The bitcoin (BTC) bull run has already stalled with ongoing sales from long-term holder wallets and a slowdown in ETF inflows. To make matters worse, another lesser-known but significant market variable appears to be turning against BTC bulls, signaling new challenges on the horizon.

That market variable is the MOVE index, created by Harley Bassman, a former managing director at Merrill Lynch. The index calculates implied volatility using a weighted average of option prices on one-month Treasury options across multiple maturities (2, 5, 10, and 30 years). This method captures the collective expectations of market participants about future interest rate movements.

The MOVE index has surged from 77 to 89 in three days, marking the sharpest rise since early April, when President Donald Trump’s tariffs shook global markets, including bitcoin, which fell to $75,000.

More importantly, momentum indicators like the MACD are signaling a clear bullish shift, suggesting the index is poised for continued gains. That calls for caution on the part of bitcoin bulls, as spells of higher expected bond market volatility, as captured by the MOVE index, are known to cause liquidity tightening worldwide.

U.S. Treasury notes are widely regarded as high-quality liquid assets and form a cornerstone of the global collateral pool, helping to reduce credit risk for lenders and facilitating a smooth flow of funds across financial markets.

Thus, heightened volatility in Treasury notes tends to disrupt liquidity, increase borrowing costs and create ripple effects across credit markets and the broader financial system. In such situations, lenders demand higher risk premiums, and market participants pull back from riskier assets, ultimately slowing the flow of funds and adding stress to global markets.
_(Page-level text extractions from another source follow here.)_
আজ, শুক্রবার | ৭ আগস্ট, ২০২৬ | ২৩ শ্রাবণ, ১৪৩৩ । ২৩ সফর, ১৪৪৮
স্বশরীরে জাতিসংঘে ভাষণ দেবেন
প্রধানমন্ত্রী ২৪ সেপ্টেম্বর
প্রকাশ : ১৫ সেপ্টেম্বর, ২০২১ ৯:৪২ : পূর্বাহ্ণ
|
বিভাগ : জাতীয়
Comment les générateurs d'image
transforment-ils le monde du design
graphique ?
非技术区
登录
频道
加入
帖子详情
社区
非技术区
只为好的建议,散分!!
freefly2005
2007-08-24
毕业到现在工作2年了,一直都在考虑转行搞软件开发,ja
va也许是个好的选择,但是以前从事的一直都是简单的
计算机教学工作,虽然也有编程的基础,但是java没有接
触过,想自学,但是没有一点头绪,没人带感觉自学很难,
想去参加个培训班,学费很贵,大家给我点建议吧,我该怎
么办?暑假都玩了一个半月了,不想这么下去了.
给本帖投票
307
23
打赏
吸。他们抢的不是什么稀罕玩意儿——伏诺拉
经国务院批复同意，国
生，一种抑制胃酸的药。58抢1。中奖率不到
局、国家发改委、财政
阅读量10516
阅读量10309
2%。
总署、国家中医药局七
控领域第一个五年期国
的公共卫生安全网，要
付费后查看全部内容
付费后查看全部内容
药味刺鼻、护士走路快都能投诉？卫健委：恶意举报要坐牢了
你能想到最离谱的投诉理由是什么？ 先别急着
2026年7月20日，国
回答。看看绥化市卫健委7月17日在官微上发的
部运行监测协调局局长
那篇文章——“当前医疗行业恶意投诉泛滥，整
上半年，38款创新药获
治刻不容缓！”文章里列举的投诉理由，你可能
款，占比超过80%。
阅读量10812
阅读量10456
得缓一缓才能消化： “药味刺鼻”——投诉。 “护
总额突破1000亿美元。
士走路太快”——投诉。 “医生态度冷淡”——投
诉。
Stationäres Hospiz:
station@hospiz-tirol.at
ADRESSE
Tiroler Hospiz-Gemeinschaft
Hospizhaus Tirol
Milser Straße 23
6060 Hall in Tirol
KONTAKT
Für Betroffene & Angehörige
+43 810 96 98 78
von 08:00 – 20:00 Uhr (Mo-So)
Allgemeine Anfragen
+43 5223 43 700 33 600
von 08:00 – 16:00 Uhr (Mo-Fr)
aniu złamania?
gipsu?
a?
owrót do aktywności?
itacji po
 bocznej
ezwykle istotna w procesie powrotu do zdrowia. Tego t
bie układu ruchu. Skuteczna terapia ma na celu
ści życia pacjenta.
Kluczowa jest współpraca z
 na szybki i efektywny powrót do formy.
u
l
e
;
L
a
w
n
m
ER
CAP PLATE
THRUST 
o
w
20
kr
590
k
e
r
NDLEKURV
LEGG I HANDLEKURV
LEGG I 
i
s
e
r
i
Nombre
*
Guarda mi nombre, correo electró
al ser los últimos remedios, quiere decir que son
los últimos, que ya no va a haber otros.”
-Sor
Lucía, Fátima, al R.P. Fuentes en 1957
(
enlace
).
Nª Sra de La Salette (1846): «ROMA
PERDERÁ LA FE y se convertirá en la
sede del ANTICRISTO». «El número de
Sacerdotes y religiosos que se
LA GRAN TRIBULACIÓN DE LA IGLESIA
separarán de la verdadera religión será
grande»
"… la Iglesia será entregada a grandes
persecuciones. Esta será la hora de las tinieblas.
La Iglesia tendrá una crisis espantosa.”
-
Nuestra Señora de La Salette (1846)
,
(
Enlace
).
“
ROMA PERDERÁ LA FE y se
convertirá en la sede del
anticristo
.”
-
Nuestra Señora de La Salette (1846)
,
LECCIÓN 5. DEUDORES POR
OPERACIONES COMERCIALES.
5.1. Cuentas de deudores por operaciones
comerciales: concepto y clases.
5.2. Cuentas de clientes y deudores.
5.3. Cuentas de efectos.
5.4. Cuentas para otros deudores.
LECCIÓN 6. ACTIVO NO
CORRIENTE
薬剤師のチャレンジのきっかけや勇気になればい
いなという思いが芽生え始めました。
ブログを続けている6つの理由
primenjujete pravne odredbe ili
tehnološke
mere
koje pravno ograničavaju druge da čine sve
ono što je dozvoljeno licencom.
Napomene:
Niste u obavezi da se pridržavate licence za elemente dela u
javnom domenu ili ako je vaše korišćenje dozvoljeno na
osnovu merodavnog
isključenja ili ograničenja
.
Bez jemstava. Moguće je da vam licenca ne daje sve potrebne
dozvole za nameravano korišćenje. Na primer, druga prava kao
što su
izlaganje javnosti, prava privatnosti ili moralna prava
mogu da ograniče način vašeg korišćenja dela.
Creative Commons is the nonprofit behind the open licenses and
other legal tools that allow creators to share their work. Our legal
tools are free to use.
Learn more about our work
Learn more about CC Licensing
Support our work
Furthermore, heightened volatility in Treasury notes often prompts bondholders to reduce duration risk by shifting from longer-dated bonds (such as 10- or 30-year Treasury notes) to short-term securities, like two-year notes or Treasury bills.

This “flight to quality” or “flight to safety” usually accompanies a broader market sell-off, as investors reduce exposure to equities, corporate bonds, and other risk assets to preserve capital amid volatility in the Treasury market.

Hence, it’s no surprise that historically BTC’s price rallies have been characterized by declining trends in the MOVE index and vice versa.

To cut to the chase, the latest bounce in the MOVE index could exacerbate the BTC market’s pain, potentially deepening the price pullback.